"I got diagnosed with CTE and it’s very frustrating at times for me," Dorsett told Dallas radio station 1310 The Ticket, according to the Dallas Morning News. "I’ve got a good team of people around me, my wife and kids, who work with me. When you’ve been in this town for so long and I have to go to some place I’ve been going to for many, many, many years, and then all of a sudden I forget how to get there."
"I signed up for this when, I guess, I started playing football so many years ago," Dorsett added. "But, obviously, not knowing that the end was going to be like this. But I love the game. The game was good to me. It’s just unfortunate that I’m going through what I’m going through. I’m in the fight, man. I’m not just laying around letting this overtake me. I’m fighting. I’m in the battle. I’m hoping we can reverse this thing somehow."

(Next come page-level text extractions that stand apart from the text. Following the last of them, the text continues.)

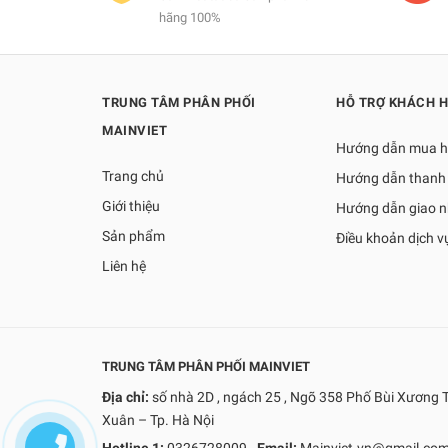
hãng 100%
TRUNG TÂM PHÂN PHỐI
HỖ TRỢ KHÁCH 
MAINVIET
Hướng dẫn mua 
Trang chủ
Hướng dẫn thanh
Giới thiệu
Hướng dẫn giao 
Sản phẩm
Điều khoản dịch v
Liên hệ
TRUNG TÂM PHÂN PHỐI MAINVIET
Địa chỉ:
số nhà 2D , ngách 25 , Ngõ 358 Phố Bùi Xương 
Xuân – Tp. Hà Nội
Hotline 1:
0326728009
-
Email:
Mainviet.vn@gmail.co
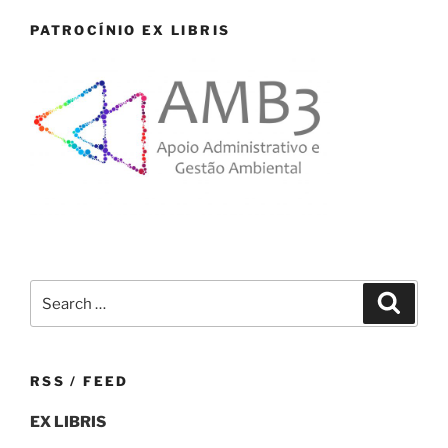
PATROCÍNIO EX LIBRIS
Search
Search
for:
RSS / FEED
EX LIBRIS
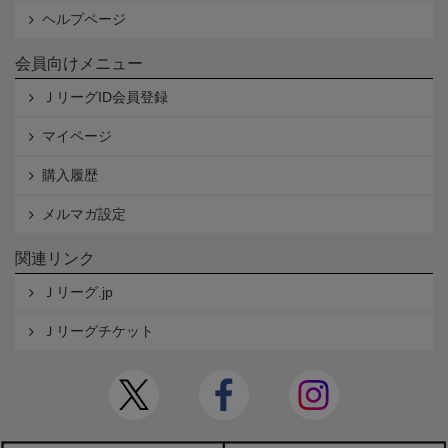
ヘルプページ
会員向けメニュー
ＪリーグID会員登録
マイページ
購入履歴
メルマガ設定
関連リンク
Ｊリーグ.jp
Ｊリーグチケット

Dorsett played in the NFL from 1977 to 1988. In 1994, he was inducted into both the Pro Football Hall of Fame and the College Football Hall of Fame.
CTE can only be diagnosed with absolute certainty by examining a person's brain after they have died. Dorsett and several other former NFL players took part in a UCLA study that attempted to find signs of the disease in living patients.
The disease is characterized by memory loss, aggression and depression. It has been found in the brains of dozens of deceased former NFL players, including Junior Seau and Dave Duerson, who both committed suicide.